» **Task**
State only how many lines of the records contain the string "require".

--- START ---

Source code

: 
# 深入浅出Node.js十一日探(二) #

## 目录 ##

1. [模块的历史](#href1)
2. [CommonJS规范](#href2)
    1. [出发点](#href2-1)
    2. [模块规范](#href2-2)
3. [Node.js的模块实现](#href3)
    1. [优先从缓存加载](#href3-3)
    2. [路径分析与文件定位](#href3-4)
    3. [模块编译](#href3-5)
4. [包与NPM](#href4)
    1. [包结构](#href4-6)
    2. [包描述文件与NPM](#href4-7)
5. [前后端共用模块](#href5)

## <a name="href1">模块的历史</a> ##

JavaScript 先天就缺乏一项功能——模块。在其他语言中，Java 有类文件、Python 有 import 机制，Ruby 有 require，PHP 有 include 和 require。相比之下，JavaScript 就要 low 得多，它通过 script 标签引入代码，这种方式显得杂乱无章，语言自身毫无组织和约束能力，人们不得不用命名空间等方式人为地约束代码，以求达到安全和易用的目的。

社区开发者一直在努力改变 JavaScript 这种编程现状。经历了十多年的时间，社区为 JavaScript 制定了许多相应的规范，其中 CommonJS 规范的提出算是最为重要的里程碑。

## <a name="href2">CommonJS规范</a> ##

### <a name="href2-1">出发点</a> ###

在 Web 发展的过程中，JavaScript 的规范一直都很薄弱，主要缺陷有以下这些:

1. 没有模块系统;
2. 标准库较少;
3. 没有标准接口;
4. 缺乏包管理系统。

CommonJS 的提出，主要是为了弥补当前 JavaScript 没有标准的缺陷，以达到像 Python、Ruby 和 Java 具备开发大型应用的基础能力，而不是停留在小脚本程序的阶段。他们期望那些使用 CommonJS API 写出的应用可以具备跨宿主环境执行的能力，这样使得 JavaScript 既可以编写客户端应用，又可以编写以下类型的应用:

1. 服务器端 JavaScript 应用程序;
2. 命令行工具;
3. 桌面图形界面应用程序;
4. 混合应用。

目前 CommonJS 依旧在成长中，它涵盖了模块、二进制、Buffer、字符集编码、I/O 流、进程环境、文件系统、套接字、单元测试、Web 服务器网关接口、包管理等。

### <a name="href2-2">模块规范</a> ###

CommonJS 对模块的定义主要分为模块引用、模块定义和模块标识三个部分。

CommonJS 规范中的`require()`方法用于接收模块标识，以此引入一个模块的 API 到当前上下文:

--- END ---

» **Answer section**
2